Btw, okra's my favorite vegetable too, but my grasp of calculus is a lot less facile. ;-)
Wonderful write up, Maddy. One feels so sad on learning about the penury and the consequent indignation great geniuses like Ramanujan may have felt in their lives.
L V Nagarajan said…
Only recently I read a biography on Ramanujan, "The Man Who Knew Infinity". It was amazing and poignant at the same time. In this book the incident about number 1729 is mentioned. Apprently, Hardy told that this a very colour less number and Ramanujam immediately replied giving the interesting feature of the number
Some of the problems mentioned in the book, revved up my aging mind. I tried to prove one of his equations and succeeded. I am sure this being one of the simpler equations of Ramanujan many would have solved it during the last century itself. Still I feel elated that I was able to share a very small part of his genious. Ofcourse I had a formal education upto master's level in engineering in one of the IITs.
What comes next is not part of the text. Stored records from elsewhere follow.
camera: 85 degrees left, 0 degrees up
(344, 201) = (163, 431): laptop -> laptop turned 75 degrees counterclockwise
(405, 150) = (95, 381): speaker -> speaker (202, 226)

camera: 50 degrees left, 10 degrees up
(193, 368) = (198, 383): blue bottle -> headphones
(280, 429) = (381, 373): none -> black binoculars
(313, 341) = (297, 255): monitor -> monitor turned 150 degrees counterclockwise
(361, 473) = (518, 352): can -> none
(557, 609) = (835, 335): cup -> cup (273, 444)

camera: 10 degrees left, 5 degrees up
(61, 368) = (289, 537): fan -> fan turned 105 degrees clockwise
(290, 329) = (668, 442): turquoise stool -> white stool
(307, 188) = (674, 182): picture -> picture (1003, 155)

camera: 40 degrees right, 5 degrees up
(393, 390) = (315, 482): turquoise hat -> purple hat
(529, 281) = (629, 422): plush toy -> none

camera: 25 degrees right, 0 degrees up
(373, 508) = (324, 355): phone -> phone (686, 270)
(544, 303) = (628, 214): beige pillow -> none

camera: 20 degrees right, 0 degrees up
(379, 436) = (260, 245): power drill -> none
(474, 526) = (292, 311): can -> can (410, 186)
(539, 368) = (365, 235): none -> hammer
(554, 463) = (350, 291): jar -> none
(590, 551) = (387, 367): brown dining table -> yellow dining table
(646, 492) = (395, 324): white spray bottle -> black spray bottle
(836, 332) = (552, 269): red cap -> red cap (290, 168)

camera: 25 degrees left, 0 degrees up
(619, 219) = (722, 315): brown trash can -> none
If only we had IITs in those days ........?
If interested you may see these two proofs for Ramanujan's equation, one of which I call as Derivation, in my blog http://lvnaga.wordpress.com/category/Mathematics/.
Happy to be associated with great minds of India,
regards to all,
L V Nagarajan
Maddy said…
Thanks Sunita - you made my day...There are many to read and many more to come, so keep visiting!!

This ladys finger & brain power thing is something we heard from young days, i have heard many elders say it.. Indrani!

thanks Hari & BPSK - hey BPSK, okra - bhendi wil help you calculate, but not with the calculus, this stage!

Thanks Ramachandran and Nagarajan - Yes, I will check out your blog for the derivations!! Ramanujan was famous for solving equations, but not writing out the steps!! But then, some of the greatest mathematicians were born geniuses, with poor education!!Maybe an IIT would have controlled their wild minds that went into uncharted waters and we would not have got a genius!!
Maddy said…
All - I will be in India for some days, on a much needed holiday - so please bear with me until I am back...
Praveen G K said…
Superb article!!! I have always been a big fan of Ramanujan, the undoubted genius in Maths. I also had the pleasure of reading the book, The man who knew infinity, by Robert Kanigel, and that was fabulous. A once in a lifetime Mathematician!!!!
Karthik said…
Nice Post! It is interesting to note that while Ramanujan was a deeply religious person, his mentor, Hardy, was an athiest.

And I don't agree that an IIT could have helped him in his research in any way. Maybe a quick access to leading professors in UK, yes. Ramanujan was far above 'great' mathematicians and only a person like Hardy could have guided him.

Even Hardy mentioned that a lot of time was lost because Ramanujan was deriving many equations which already existed.

But, anyway, he was a superlative mathematician second maybe only to Euler!
Maddy said…
Praveen and Karthik - thanks for your comments. Ramanujan was an interesting person, certainly quirky..but well who i snot one?
Anonymous said…
Don't be silly Kiara. You made a great impact with your text, greater than you possibly think. About the series ...
Kamini said…
I don't know I missed this piece of yours - very enjoyable as always, thanks for pointing me to it!
Have you read Robert Kanigel's book? Do read it if you haven't, it is really superb.
Srivalli said…
Very interesting to read Maddy. Will surely look upon to read more about Ramanujan now that I have read so much abt him from you and Kamini!
Maddy said…
thanks Kamini - I will try & find it one of these days..

thanks Srivalli..hope you enjoy reading more about Ramanujam. he was a complex person actually.